You may believe that overthinking a new relationship is natural, it is. But that doesn’t mean it is good for you. Contracting the flu is a natural thing too.
If you ask yourself, am I overthinking my relationship? Chances are, you are. In most relationships, old and new, the simplest answer is usually the correct one. The only time this isn’t true is if one party is cheating, in that case, you have a bigger problem.
So trust your partner, it’s an important part of a healthy relationship. It would also keep you from unnecessary worries. If you are asking how to not overthink when so you hear so many signs and rumors, ask your partner straight out. Skip the dirty rumor-mongering and backstabbing.
Take what they said at face value.
But the problem with this approach is they can lie to you.
But overthinking in a relationship will create animosity even if they did not lie. Just remember that all secrets are eventually revealed and when they do, there’s nothing else to think or discuss.
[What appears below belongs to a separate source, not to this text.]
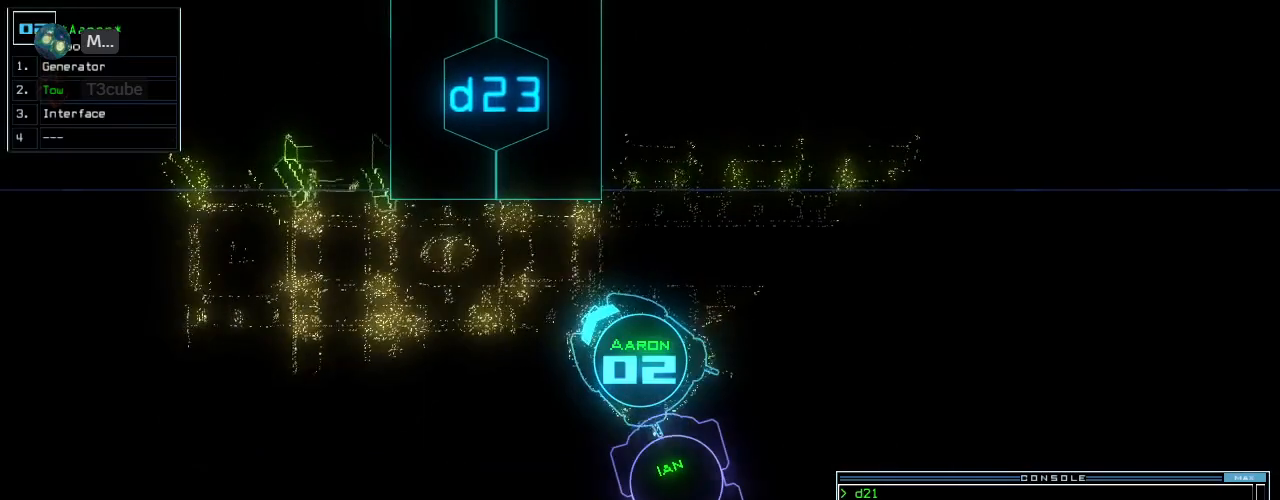
{"keys": [], "events": [[60, "space", "down"], [140, "space", "up"]]}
So, how does one stop overthinking in a relationship?
Overthinking is the situation when your brain is trying to analyze a particular situation. It will try to rationalize everything based on your knowledge and experience. You may or may not arrive at the correct conclusion.
Regardless, here are the facts –
- If you are wrong, you created unnecessary conflicts
- You wasted time
- You stressed yourself
- You annoyed other people or divulged personal details discussing the issue
- You could have neglected other responsibilities
Stop overthinking in a relationship
It is the same as thinking about when you will die (eventually). It prevents you from enjoying today, by unnecessarily worrying about tomorrow.
There are cases when your partner is keeping a secret and it is straining your relationship. They can also lie when you confront them about it. It will be difficult not to think about the situation.
Remember, until everything is a fact, you are just ruining everything. The easiest way to get facts is to ask people directly. If that doesn’t work, then continue on living life and do what makes you happy.
Over time the truth will reveal itself.